Un entretien fascinant avec John le Carré

Errol Morris a réalisé un entretien avec le grand écrivain anglais John le Carré (né David Cornwell) peu de temps avant sa mort en 2020. Cet entretien, bien que respectueux et non menaçant, offre une nouvelle preuve du pouvoir captivant des documentaires où des personnes intelligentes discutent devant une caméra. Cette rencontre en tête-à-tête, dans le style classique de Morris, a été co-produite par les fils de l’auteur, Simon et Stephen Cornwell.

Morris pose à le Carré des questions courtoises sur les grands thèmes de la trahison et de la duplicité dans ses romans d’espionnage, ainsi que sur la façon dont ils ont été inspirés par sa jeunesse. Le Carré y répond avec une fluidité et un charme hypnotisants, à la manière d’un brillant professeur d’Oxbridge qui invite un invité des médias à une table d’honneur spéciale et qui profite de cette occasion pour parler longuement. Les réponses sont entrecoupées d’extraits d’adaptations télévisuelles et cinématographiques de son travail, d’anciens entretiens d’archives et de quelques reconstitutions spécialement commandées pour ce film.

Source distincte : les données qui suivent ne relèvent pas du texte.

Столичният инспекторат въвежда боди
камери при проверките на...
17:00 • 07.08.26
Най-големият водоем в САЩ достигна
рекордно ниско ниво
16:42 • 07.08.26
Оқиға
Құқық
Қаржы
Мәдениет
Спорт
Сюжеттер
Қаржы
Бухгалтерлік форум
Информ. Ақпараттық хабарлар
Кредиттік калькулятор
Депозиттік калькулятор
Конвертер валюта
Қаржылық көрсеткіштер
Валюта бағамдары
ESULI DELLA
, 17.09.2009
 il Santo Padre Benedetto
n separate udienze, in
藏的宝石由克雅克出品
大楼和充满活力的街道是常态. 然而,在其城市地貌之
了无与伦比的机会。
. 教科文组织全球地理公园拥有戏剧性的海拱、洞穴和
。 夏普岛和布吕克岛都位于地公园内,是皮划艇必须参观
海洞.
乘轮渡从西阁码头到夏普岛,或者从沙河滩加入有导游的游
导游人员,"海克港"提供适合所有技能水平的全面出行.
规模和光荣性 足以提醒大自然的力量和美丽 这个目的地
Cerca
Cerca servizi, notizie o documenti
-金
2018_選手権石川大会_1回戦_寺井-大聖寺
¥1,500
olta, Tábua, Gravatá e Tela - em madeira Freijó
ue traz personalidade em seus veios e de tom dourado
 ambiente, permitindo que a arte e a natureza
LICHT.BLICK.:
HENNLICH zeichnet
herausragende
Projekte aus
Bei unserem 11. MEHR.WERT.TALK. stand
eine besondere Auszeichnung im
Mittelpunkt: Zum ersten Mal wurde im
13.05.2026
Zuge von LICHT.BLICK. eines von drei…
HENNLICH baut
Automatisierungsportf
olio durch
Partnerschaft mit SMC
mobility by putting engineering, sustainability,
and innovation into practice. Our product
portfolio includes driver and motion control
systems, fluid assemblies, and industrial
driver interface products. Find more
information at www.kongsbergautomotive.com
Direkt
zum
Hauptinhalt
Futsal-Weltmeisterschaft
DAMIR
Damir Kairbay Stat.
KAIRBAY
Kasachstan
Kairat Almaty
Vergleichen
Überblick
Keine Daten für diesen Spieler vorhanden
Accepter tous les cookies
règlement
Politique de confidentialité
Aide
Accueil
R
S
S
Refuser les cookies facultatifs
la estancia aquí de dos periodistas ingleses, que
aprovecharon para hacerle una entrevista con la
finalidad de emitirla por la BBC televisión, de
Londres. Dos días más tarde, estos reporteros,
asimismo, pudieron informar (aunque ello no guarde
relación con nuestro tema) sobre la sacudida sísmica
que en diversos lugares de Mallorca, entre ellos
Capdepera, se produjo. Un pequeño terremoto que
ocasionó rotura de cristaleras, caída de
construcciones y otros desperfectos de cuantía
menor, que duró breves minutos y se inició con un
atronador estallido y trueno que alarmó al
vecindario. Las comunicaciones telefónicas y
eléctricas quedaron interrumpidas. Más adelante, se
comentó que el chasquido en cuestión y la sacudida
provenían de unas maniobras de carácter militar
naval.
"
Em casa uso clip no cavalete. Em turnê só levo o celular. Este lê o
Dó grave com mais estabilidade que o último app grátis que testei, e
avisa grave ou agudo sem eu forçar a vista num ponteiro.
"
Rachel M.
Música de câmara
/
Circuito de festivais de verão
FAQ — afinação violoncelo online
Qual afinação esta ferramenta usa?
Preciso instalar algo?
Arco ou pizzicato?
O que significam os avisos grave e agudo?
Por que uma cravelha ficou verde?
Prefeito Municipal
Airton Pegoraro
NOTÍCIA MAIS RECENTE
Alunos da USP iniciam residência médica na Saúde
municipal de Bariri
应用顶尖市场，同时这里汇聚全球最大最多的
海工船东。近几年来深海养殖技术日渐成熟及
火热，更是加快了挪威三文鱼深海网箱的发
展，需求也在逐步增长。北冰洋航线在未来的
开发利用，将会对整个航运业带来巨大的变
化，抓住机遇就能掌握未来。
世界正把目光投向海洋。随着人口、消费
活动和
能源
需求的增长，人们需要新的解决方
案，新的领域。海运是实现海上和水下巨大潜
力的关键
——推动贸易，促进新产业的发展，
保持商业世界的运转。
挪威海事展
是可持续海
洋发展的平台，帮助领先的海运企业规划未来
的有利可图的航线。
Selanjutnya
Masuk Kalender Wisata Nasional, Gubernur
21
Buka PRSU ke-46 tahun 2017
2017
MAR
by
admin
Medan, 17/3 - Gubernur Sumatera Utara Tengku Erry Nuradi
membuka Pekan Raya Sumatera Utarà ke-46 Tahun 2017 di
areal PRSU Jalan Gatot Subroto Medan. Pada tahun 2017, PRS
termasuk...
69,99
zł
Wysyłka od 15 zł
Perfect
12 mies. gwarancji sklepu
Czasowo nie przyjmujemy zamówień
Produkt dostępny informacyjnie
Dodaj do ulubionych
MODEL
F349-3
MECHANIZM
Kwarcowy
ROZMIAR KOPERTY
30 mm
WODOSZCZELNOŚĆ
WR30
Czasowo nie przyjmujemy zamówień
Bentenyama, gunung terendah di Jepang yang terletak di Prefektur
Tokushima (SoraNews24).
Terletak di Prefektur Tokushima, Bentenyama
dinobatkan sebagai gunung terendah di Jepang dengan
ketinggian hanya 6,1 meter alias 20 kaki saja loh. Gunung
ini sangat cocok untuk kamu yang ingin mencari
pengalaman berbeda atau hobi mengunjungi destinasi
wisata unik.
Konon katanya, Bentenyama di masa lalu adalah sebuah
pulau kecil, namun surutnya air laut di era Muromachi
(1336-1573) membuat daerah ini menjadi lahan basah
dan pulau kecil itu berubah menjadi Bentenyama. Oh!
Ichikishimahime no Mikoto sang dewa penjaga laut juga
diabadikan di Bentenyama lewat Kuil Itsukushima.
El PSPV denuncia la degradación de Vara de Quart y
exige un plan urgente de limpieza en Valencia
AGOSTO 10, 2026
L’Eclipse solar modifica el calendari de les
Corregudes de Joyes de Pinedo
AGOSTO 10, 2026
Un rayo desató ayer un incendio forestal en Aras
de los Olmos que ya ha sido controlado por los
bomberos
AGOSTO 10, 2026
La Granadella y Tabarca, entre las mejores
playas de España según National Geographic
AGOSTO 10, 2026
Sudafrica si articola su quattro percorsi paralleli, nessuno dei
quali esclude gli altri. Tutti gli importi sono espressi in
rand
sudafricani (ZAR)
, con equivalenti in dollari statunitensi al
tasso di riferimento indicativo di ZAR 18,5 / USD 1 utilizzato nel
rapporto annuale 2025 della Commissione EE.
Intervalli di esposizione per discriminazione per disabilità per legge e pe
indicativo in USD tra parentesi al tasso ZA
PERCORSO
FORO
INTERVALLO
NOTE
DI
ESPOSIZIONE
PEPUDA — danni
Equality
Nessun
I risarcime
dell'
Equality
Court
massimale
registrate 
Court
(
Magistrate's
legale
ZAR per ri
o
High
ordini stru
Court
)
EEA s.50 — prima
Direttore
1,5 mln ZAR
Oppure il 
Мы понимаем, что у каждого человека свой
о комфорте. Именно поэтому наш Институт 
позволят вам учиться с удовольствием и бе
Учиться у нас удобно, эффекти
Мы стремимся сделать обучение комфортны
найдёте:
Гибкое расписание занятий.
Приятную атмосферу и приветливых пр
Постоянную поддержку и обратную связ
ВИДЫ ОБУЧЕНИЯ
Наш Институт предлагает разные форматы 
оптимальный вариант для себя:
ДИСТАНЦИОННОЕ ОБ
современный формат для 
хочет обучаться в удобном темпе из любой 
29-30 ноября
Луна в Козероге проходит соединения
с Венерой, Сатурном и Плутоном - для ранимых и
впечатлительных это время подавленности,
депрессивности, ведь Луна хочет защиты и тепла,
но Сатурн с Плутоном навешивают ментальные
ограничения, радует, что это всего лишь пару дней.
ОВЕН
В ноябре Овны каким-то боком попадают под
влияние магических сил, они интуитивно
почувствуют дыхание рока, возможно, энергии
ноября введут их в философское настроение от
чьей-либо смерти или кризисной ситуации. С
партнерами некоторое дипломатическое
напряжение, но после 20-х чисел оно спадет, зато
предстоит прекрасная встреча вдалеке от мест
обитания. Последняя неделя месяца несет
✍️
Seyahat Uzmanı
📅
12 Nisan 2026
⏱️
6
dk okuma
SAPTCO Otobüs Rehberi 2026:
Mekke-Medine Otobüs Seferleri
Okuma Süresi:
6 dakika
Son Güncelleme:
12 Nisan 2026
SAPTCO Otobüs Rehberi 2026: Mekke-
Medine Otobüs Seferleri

Le titre de ce documentaire est essentiellement noir et comique, en lien avec le père notoirement indigne de l’auteur : le fraudeur et l’ancien détenu en faillite Ronnie Cornwell, immortalisé dans son roman de 1986, Un parfait espion. Ronnie impliquait son fils adolescent David dans ses mensonges misérables et sordides, mais cela allait indirectement et inconsciemment l’inspirer à trouver une profession dans laquelle des vérités trompeuses pourraient être transformées et rachetées comme une chose bonne et même patriotique : l’espionnage. Et puis il y avait l’écriture de romans sur l’espionnage : un autre niveau de non-vérité.

Jeunesse, Ronnie emmenait son fils David en voyage d’affaires dans le sud de la France, où un certain hôtel offrait, de manière bizarre, une installation de tir de pigeons qui surplombait la Méditerranée. Les pigeons étaient élevés sur le toit de l’hôtel puis poussés dans un tunnel spécial d’où ils s’envolaient pour être tirés par Ronnie et ses associés souriants. Sommes-nous tous dans le tunnel des pigeons de la vie ?

Après un court passage en tant que professeur à Eton, le Carré a travaillé dans les services de renseignements et en tant qu’agent en Allemagne de l’Est, où il a été témoin de la construction du mur de Berlin (bien que la manière dont il a été recruté soit une question à laquelle Morris ne pousse pas le Carré – peut-être que son tuteur à Oxford, l’historien ecclésiastique Vivian Green, toujours bienveillant dans sa vie, y est pour quelque chose).

Il a connu un grand succès en tant qu’écrivain à succès, et ses expériences dans le service, combinées à l’influence de son père, ont créé une force créative déterminante. La fiction lui a également permis, comme il l’explique ici, d’exprimer ses sentiments compliqués quant à la dénonciation d’une connaissance communiste à Oxford appelée Stanley Mitchell – bien qu’il ne semble jamais ressentir la moindre agonie à ce sujet. C’est Ronnie qui continue de le hanter, le Ronnie de son enfance toujours à chercher les embrouilles, et le Ronnie de son âge adulte toujours à quémander de l’argent et à avoir besoin d’être tiré de prison.

Le Carré avait clairement pris une décision personnelle et professionnelle de parler de son père – mais de personne d’autre. Il n’a certainement pas l’intention de parler de Suleika Dawson, qui a publié l’année dernière The Secret Heart, un mémoire exagérément sensationnel sur leurs liaisons extraconjugales. Morris aurait pu être en droit d’être un peu plus insistant à ce sujet : après tout, la trahison sexuelle et conjugale est un thème récurrent dans sa fiction, en parallèle des trahisons plus larges. Cela aurait été une question légitime.

J’ai également regretté que Morris ne puisse pas lui poser des questions sur le mépris auquel il a dû faire face jusqu’à la fin – certains critiques et rédacteurs littéraires ne pouvaient se résoudre à le considérer comme un « romancier », il devait toujours être un « romancier d’espionnage ». Peut-être que le Carré n’était pas inquiet car son prestige le plaçait au-dessus de ces choses : il était un genre à lui tout seul. Peut-être que ce film n’apporte pas grand-chose de nouveau, mais c’est une expérience très civilisée.